30 Jahre sind eine lange Zeit. Die Kinder und Kindeskinder kennen die Mauer nur noch aus Geschichtsbüchern. Aber weg ist sie nicht. Die Erinnerung ist quicklebendig: Die Menschen im Osten 
hatten bald begriffen, dass statt »blühender Landschaften«, die Bundeskanzler Helmut Kohl (CDU) 
versprochen hatte, Unkraut auf brachliegenden Industrien wuchs. Die Wende hieß für Ostdeutsche: 
Ihr Vermögen wurde massenhaft verschleudert und vernichtet. In den ersten Jahren der Nachwendezeit verloren acht von zehn Erwerbstätigen im Osten ihren Arbeitsplatz. Manche auf Dauer.
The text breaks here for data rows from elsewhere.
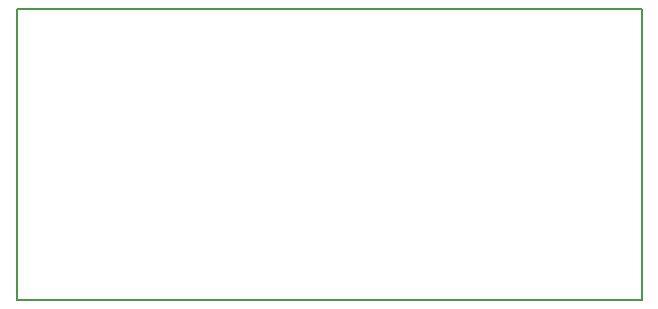
<source format=gm1>
G04 MADE WITH FRITZING*
G04 WWW.FRITZING.ORG*
G04 DOUBLE SIDED*
G04 HOLES PLATED*
G04 CONTOUR ON CENTER OF CONTOUR VECTOR*
%ASAXBY*%
%FSLAX23Y23*%
%MOIN*%
%OFA0B0*%
%SFA1.0B1.0*%
%ADD10R,2.091320X0.980547*%
%ADD11C,0.008000*%
%ADD10C,0.008*%
%LNCONTOUR*%
G90*
G70*
G54D10*
G54D11*
X4Y977D02*
X2087Y977D01*
X2087Y4D01*
X4Y4D01*
X4Y977D01*
D02*
G04 End of contour*
M02*
</source>
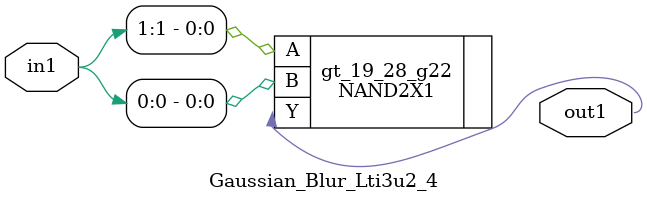
<source format=v>
`timescale 1ps / 1ps


module Gaussian_Blur_Lti3u2_4(in1, out1);
  input [1:0] in1;
  output out1;
  wire [1:0] in1;
  wire out1;
  NAND2X1 gt_19_28_g22(.A (in1[1]), .B (in1[0]), .Y (out1));
endmodule



</source>
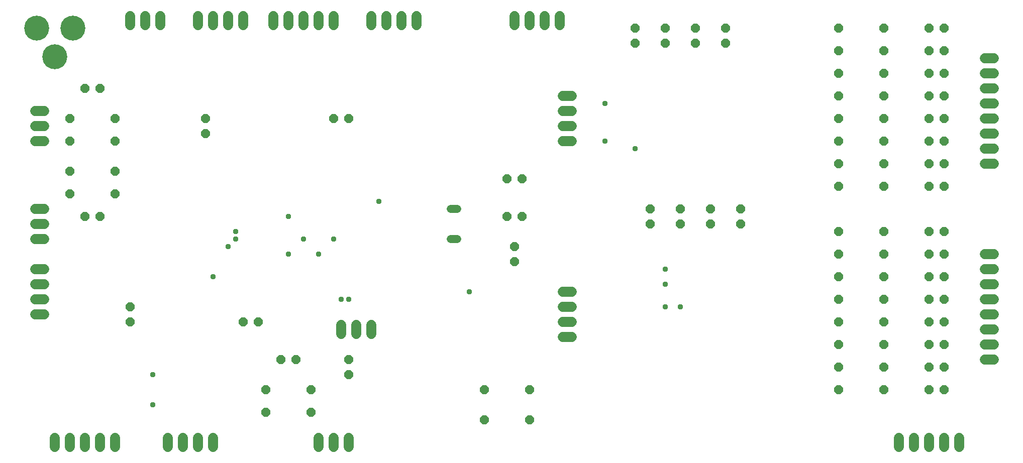
<source format=gbr>
G04 EAGLE Gerber RS-274X export*
G75*
%MOMM*%
%FSLAX34Y34*%
%LPD*%
%INSoldermask Bottom*%
%IPPOS*%
%AMOC8*
5,1,8,0,0,1.08239X$1,22.5*%
G01*
%ADD10P,1.649562X8X22.500000*%
%ADD11P,1.649562X8X202.500000*%
%ADD12P,1.649562X8X112.500000*%
%ADD13C,1.727200*%
%ADD14C,1.320800*%
%ADD15C,4.203200*%
%ADD16C,0.959600*%


D10*
X127000Y431800D03*
X152400Y431800D03*
D11*
X863600Y495300D03*
X838200Y495300D03*
X863600Y431800D03*
X838200Y431800D03*
D12*
X203200Y254000D03*
X203200Y279400D03*
D10*
X546100Y596900D03*
X571500Y596900D03*
X393700Y254000D03*
X419100Y254000D03*
D12*
X850900Y355600D03*
X850900Y381000D03*
X330200Y571500D03*
X330200Y596900D03*
X571500Y165100D03*
X571500Y190500D03*
D10*
X457200Y190500D03*
X482600Y190500D03*
X127000Y647700D03*
X152400Y647700D03*
D13*
X76200Y58420D02*
X76200Y43180D01*
X101600Y43180D02*
X101600Y58420D01*
X127000Y58420D02*
X127000Y43180D01*
X152400Y43180D02*
X152400Y58420D01*
X177800Y58420D02*
X177800Y43180D01*
D14*
X743712Y393700D02*
X754888Y393700D01*
X754888Y444500D02*
X743712Y444500D01*
D10*
X101600Y469900D03*
X177800Y469900D03*
X800100Y88900D03*
X876300Y88900D03*
X101600Y508000D03*
X177800Y508000D03*
X101600Y558800D03*
X177800Y558800D03*
X101600Y596900D03*
X177800Y596900D03*
X431800Y139700D03*
X508000Y139700D03*
X431800Y101600D03*
X508000Y101600D03*
X800100Y139700D03*
X876300Y139700D03*
D13*
X342900Y58420D02*
X342900Y43180D01*
X317500Y43180D02*
X317500Y58420D01*
X292100Y58420D02*
X292100Y43180D01*
X266700Y43180D02*
X266700Y58420D01*
X58420Y558800D02*
X43180Y558800D01*
X43180Y584200D02*
X58420Y584200D01*
X58420Y609600D02*
X43180Y609600D01*
X571500Y58420D02*
X571500Y43180D01*
X546100Y43180D02*
X546100Y58420D01*
X520700Y58420D02*
X520700Y43180D01*
X932180Y558800D02*
X947420Y558800D01*
X947420Y584200D02*
X932180Y584200D01*
X932180Y609600D02*
X947420Y609600D01*
X947420Y635000D02*
X932180Y635000D01*
X932180Y228600D02*
X947420Y228600D01*
X947420Y254000D02*
X932180Y254000D01*
X932180Y279400D02*
X947420Y279400D01*
X947420Y304800D02*
X932180Y304800D01*
X850900Y754380D02*
X850900Y769620D01*
X876300Y769620D02*
X876300Y754380D01*
X901700Y754380D02*
X901700Y769620D01*
X927100Y769620D02*
X927100Y754380D01*
X609600Y754380D02*
X609600Y769620D01*
X635000Y769620D02*
X635000Y754380D01*
X660400Y754380D02*
X660400Y769620D01*
X685800Y769620D02*
X685800Y754380D01*
X317500Y754380D02*
X317500Y769620D01*
X342900Y769620D02*
X342900Y754380D01*
X368300Y754380D02*
X368300Y769620D01*
X393700Y769620D02*
X393700Y754380D01*
X58420Y266700D02*
X43180Y266700D01*
X43180Y292100D02*
X58420Y292100D01*
X58420Y317500D02*
X43180Y317500D01*
X43180Y342900D02*
X58420Y342900D01*
X609600Y248920D02*
X609600Y233680D01*
X584200Y233680D02*
X584200Y248920D01*
X558800Y248920D02*
X558800Y233680D01*
X58420Y393700D02*
X43180Y393700D01*
X43180Y419100D02*
X58420Y419100D01*
X58420Y444500D02*
X43180Y444500D01*
X444500Y754380D02*
X444500Y769620D01*
X469900Y769620D02*
X469900Y754380D01*
X495300Y754380D02*
X495300Y769620D01*
X520700Y769620D02*
X520700Y754380D01*
X546100Y754380D02*
X546100Y769620D01*
X203200Y769620D02*
X203200Y754380D01*
X228600Y754380D02*
X228600Y769620D01*
X254000Y769620D02*
X254000Y754380D01*
X1643380Y368300D02*
X1658620Y368300D01*
X1658620Y342900D02*
X1643380Y342900D01*
X1643380Y317500D02*
X1658620Y317500D01*
X1658620Y292100D02*
X1643380Y292100D01*
X1643380Y266700D02*
X1658620Y266700D01*
X1658620Y241300D02*
X1643380Y241300D01*
X1643380Y215900D02*
X1658620Y215900D01*
X1658620Y190500D02*
X1643380Y190500D01*
X1643380Y698500D02*
X1658620Y698500D01*
X1658620Y673100D02*
X1643380Y673100D01*
X1643380Y647700D02*
X1658620Y647700D01*
X1658620Y622300D02*
X1643380Y622300D01*
X1643380Y596900D02*
X1658620Y596900D01*
X1658620Y571500D02*
X1643380Y571500D01*
X1643380Y546100D02*
X1658620Y546100D01*
X1658620Y520700D02*
X1643380Y520700D01*
D12*
X1054100Y723900D03*
X1054100Y749300D03*
X1104900Y723900D03*
X1104900Y749300D03*
X1181100Y419100D03*
X1181100Y444500D03*
X1231900Y419100D03*
X1231900Y444500D03*
X1079500Y419100D03*
X1079500Y444500D03*
X1130300Y419100D03*
X1130300Y444500D03*
X1155700Y723900D03*
X1155700Y749300D03*
X1206500Y723900D03*
X1206500Y749300D03*
D10*
X1549400Y482600D03*
X1574800Y482600D03*
X1549400Y520700D03*
X1574800Y520700D03*
X1549400Y558800D03*
X1574800Y558800D03*
X1549400Y596900D03*
X1574800Y596900D03*
X1549400Y635000D03*
X1574800Y635000D03*
X1549400Y673100D03*
X1574800Y673100D03*
X1549400Y711200D03*
X1574800Y711200D03*
X1549400Y749300D03*
X1574800Y749300D03*
X1549400Y139700D03*
X1574800Y139700D03*
X1549400Y177800D03*
X1574800Y177800D03*
X1549400Y215900D03*
X1574800Y215900D03*
X1549400Y254000D03*
X1574800Y254000D03*
X1549400Y292100D03*
X1574800Y292100D03*
X1549400Y330200D03*
X1574800Y330200D03*
X1549400Y368300D03*
X1574800Y368300D03*
X1549400Y406400D03*
X1574800Y406400D03*
X1397000Y139700D03*
X1473200Y139700D03*
X1397000Y177800D03*
X1473200Y177800D03*
X1397000Y215900D03*
X1473200Y215900D03*
X1397000Y254000D03*
X1473200Y254000D03*
X1397000Y292100D03*
X1473200Y292100D03*
X1397000Y330200D03*
X1473200Y330200D03*
X1397000Y368300D03*
X1473200Y368300D03*
X1397000Y406400D03*
X1473200Y406400D03*
X1397000Y482600D03*
X1473200Y482600D03*
X1397000Y520700D03*
X1473200Y520700D03*
X1397000Y558800D03*
X1473200Y558800D03*
X1397000Y596900D03*
X1473200Y596900D03*
X1397000Y635000D03*
X1473200Y635000D03*
X1397000Y673100D03*
X1473200Y673100D03*
X1397000Y711200D03*
X1473200Y711200D03*
X1397000Y749300D03*
X1473200Y749300D03*
D15*
X107200Y749300D03*
X76200Y701300D03*
X46200Y749300D03*
D13*
X1498600Y58420D02*
X1498600Y43180D01*
X1524000Y43180D02*
X1524000Y58420D01*
X1549400Y58420D02*
X1549400Y43180D01*
X1574800Y43180D02*
X1574800Y58420D01*
X1600200Y58420D02*
X1600200Y43180D01*
D16*
X368300Y381000D03*
X469900Y431800D03*
X469900Y368300D03*
X495300Y393700D03*
X520700Y368300D03*
X546100Y393700D03*
X1054100Y546100D03*
X1130300Y279400D03*
X558800Y292100D03*
X571500Y292100D03*
X241300Y114300D03*
X241300Y165100D03*
X381000Y406400D03*
X381000Y393700D03*
X622300Y457200D03*
X774700Y304800D03*
X1104900Y342900D03*
X1104900Y279400D03*
X1104900Y317500D03*
X1003300Y558800D03*
X1003300Y622300D03*
X342900Y330200D03*
M02*

</source>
Auf einmal war vieles ungültig und wertlos. Es machte sich ein Kapitalismus breit, den so auch der Westen nicht kannte: Der Kapitalismus agierte ungeniert, eifrig flankiert von der Treuhand. Die Gewinne strichen die Konzerne im Westen ein, die Rechnung bezahlten die Menschen im Osten. Das bleibt 
in den Köpfen (unser Gespräch). 
Auch 30 Jahre danach sind im Osten die Arbeitszeiten länger, die Löhne geringer, die Tarifbindung niedriger. Das ist ungerecht. Das macht wütend. Doch wer seine ostdeutsche Identität finden will, von der heute so oft die Rede ist, sollte sie woanders suchen als bei westdeutschen Ex-CDUlern (Alexander Gauland, AfD), in Ex-Goldman-Sachs-Eliten aus 
dem Westen (Alice Weidel, AfD) oder in rechts
extremen Ex-Oberstudienräten aus dem Westen (Björn Höcke, AfD).